I do not think a further hearing in court, either with or without the petitioner, is necessary or practicable on the question of Smith’s mental competency now nearly seven years after his original hearing and sentence. In the absence of specific obviously unusual events tending to indicate, even to a layman, unsound mentality, legal criminal responsibility for acts is necessarily a problem for expert psychiatrists. In his present petition Smith does not allege any overt acts tending to indicate mental incompetency at or before his hearing. And it appears from the psychiatric examinations while in prison he on one or more occasions specifically denied any history of mental incompeteney, which was first indicated to the psychiatrists at Alcatraz in August 1958. The question is whether Smith in February 1955 was mentally incompetent. Now more than *950seven years later the District Attorney and his Assistant at that time, have been out of office for some years. Mr. Wolman, the court appointed attorney who represented Smith, is now an active practicing lawyer in Baltimore. He says he did not ask for a psychiatric examination for Smith because from his conferences with him there was nothing in the whole case to cause him to think there was any need for such a request. But quite apart from this and more importantly, it is the transcript of what occurred in court at the time that seems to me to conclusively show that the petitioner is not entitled to relief. This transcript is a record of the court and not something that has occurred outside of court either before or after sentence. It appears now that it would not be desirable from any point of view to bring the petitioner here from Springfield where he is obtaining the best possible psychiatric attention, and I can see nothing to be accomplished by a hearing in this case without the presence of the petitioner. See Machibroda v. United States, supra; Hill v. United States, 82 S.Ct. 468; United States v. McNicholas, Jan. 5, 1962 (4th Cir.), 298 F.2d 914.
=====
#### WHAT THIS TASK INVOLVES:
Please carry on the court opinion on Smith's mental competency from its final sentence.

(Short-answer chart tasks)
=====
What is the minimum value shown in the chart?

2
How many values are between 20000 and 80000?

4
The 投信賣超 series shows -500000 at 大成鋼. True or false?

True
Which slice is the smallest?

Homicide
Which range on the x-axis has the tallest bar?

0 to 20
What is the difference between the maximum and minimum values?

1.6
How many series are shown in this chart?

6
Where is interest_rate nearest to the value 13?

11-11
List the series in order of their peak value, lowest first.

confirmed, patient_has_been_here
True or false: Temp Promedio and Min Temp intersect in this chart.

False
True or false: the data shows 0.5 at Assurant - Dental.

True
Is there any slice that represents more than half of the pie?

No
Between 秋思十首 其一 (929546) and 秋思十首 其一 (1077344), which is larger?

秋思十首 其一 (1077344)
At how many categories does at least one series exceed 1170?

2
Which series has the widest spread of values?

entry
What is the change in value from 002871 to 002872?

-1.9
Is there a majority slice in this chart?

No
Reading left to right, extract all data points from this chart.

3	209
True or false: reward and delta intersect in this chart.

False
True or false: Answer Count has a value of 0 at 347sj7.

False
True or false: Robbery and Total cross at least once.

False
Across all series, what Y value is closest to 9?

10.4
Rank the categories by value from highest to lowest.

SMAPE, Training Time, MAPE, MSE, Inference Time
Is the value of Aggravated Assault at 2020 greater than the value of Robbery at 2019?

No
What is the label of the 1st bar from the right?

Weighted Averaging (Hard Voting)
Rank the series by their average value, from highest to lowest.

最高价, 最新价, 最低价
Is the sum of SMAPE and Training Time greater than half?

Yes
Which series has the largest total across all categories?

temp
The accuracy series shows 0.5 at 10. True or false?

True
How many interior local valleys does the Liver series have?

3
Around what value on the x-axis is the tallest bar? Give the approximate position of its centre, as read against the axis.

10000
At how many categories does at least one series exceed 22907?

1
=====
#### RESULT FOR THIS TASK:
Of course the court learns with regret from the recent psychiatric reports that Smith is not now mentally competent; but it also appears that he is having the best and highest form of psychiatric care which can be furnished by the United States Government at its mental hospital at Springfield, Missouri. From the purely humanitarian aspect of the matter it seems quite clear that Smith would not be helped, but rather hurt, by any present change in the sentence by this court which would result in his release. But however that may be, this court must deal with the matter from the standpoint of what constitutes legal constitutional features of due process. The court has no proper function or power the commutation or change in the sentence except for properly applicable legal reasons. It appears from the classification report at Atlanta that the prisoner would first be possibly eligible for parole on February 5, 1964.

For these reasons I conclude that this third repetitive petition of Smith for vacation of sentence imposed February 7, 1955 should be and is hereby dismissed this 9th day of March 1962. The Clerk is instructed to send a copy of this order and opinion to the petitioner.

. The original of the transcript was filed with the Clerk on June 26, 1958, but as the record in the case of Smith has, twice been forwarded on appeal to the Fourth Circuit, and once at least to the Supreme Court of the United States, the Clerk of this court has not been able to locate it in his extensive file, but a record entry in 'the file shows that the transcript was actually specially filed with the Clerk on June 26, 1958. While the original transcript has not been located, the United States Attorney has located in his. file a carbon copy of the transcript which has now been filed with the Clerk.